“Follow your passion.”
It’s common advice for every soul-searching college student. If you stick with what you love, everything else will fall perfectly into place.
But I’m starting to think maybe this isn’t always the case. To be honest, people who chase their passions scare me. It seems as if they trust so fully in the one thing they love that they often volunteer to jump overboard, clinging to their passion as their only flotation device. They have nothing else to keep them afloat. And when they lose it, they lose everything.
Essentially, people who run on passion need a back-up plan or strategy for financial security. My main concern, however, is that these driven people understand success does not come from passion alone.
Granted, this can differ depending on how you define success.

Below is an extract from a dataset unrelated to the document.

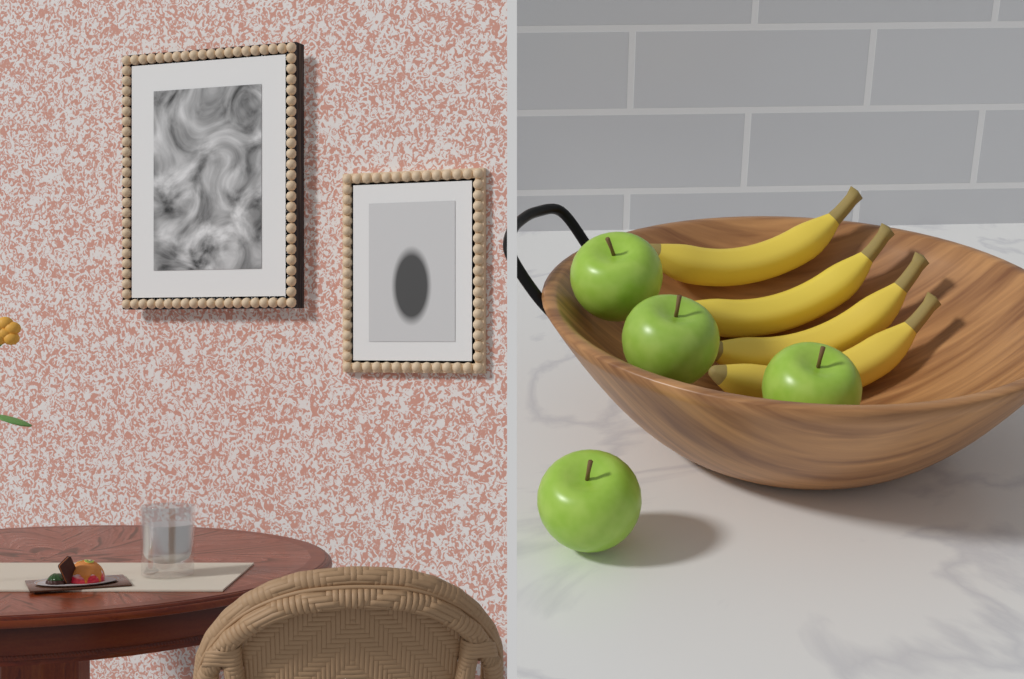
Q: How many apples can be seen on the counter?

But when I hear successful people talk about their lives and how they got to where they are, they talk about how hard they had to work. They talk about failures. They talk about late nights, cheap meals and perseverance. Sometimes they talk about how their passion helped them through it, but they know they didn’t get to where they are because of it.
A recent article in the Wall Street Journal told the story of Scott Adams, a commercial loan officer for a large bank who dealt with small businesses. His boss told him to never give loans to someone who is following their passion, they are a bad bet. If someone’s passion is sports and they want to open a store for all things sport-related, their passion is not going to help them run a business well. Give the loan to a guy who is willing to grind it out over spreadsheets and work hard to make a business run, not the guy who loves his job.
Having passion about life makes it more enjoyable–we need passionate people to inspire us. But if you’re clinging to the plan to just “follow” that passion, be prepared to pack along hard work and drudgery along with you.
Discovering what you love is important. But don’t rely on it to make everything fall into place.